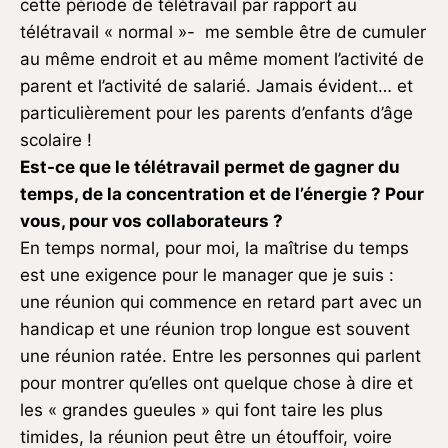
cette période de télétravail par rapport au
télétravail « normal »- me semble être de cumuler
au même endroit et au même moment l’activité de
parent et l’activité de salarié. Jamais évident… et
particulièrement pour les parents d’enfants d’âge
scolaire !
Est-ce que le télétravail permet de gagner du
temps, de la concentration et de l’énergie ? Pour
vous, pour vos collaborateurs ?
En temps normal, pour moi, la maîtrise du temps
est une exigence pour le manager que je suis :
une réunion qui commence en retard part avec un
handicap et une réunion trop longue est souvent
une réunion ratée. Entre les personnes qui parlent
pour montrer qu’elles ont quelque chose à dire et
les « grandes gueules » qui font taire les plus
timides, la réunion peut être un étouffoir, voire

*-*-*

▶ **Instructions to follow**
Lines from the one with "pour montrer qu’elles" through the end of the data: set these down exactly, including both ends and nothing more.

▶ **Result for this exercise**
pour montrer qu’elles ont quelque chose à dire et
les « grandes gueules » qui font taire les plus
timides, la réunion peut être un étouffoir, voire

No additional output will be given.